• _Data to use_

[Start of section]

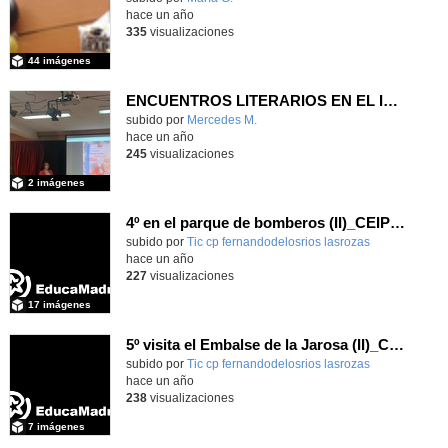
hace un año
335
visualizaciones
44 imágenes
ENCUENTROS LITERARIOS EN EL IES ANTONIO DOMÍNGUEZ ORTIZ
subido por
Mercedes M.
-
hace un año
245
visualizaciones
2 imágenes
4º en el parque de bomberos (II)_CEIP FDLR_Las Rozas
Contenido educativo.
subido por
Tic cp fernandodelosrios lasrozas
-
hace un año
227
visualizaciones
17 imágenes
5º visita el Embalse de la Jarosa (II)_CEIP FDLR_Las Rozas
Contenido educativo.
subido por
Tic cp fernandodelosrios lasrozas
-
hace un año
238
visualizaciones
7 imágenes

[End of section]
[Start of section]

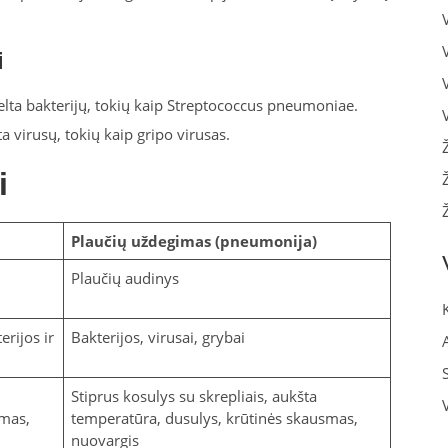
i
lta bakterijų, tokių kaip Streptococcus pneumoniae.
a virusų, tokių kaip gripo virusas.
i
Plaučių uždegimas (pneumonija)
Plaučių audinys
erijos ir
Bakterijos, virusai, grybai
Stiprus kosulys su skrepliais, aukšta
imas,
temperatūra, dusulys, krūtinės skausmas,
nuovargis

[End of section]

• _What the task asks_
Where does the word "imágenes" occur in the records? Return every line that holds it.

• _Result for this exercise_
44 imágenes
2 imágenes
17 imágenes
7 imágenes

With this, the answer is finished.